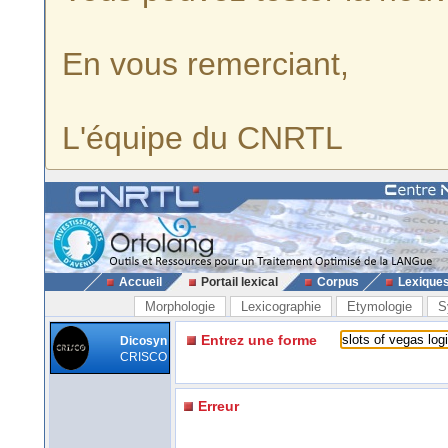
En vous remerciant,
L'équipe du CNRTL
Accueil
Portail lexical
Corpus
Lexique
Morphologie
Lexicographie
Etymologie
S
Entrez une forme
Dicosyn
CRISCO
Erreur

> **TO-DO ITEM**: Put the text read from the listing into a JSON list of strings, one string per line, with blank lines omitted and the pictures left out.

> **ANSWER FOR THIS EXERCISE**:
[
  "En vous remerciant,",
  "L'équipe du CNRTL",
  "Accueil",
  "Portail lexical",
  "Corpus",
  "Lexique",
  "Morphologie",
  "Lexicographie",
  "Etymologie",
  "S",
  "Entrez une forme",
  "Dicosyn",
  "CRISCO",
  "Erreur"
]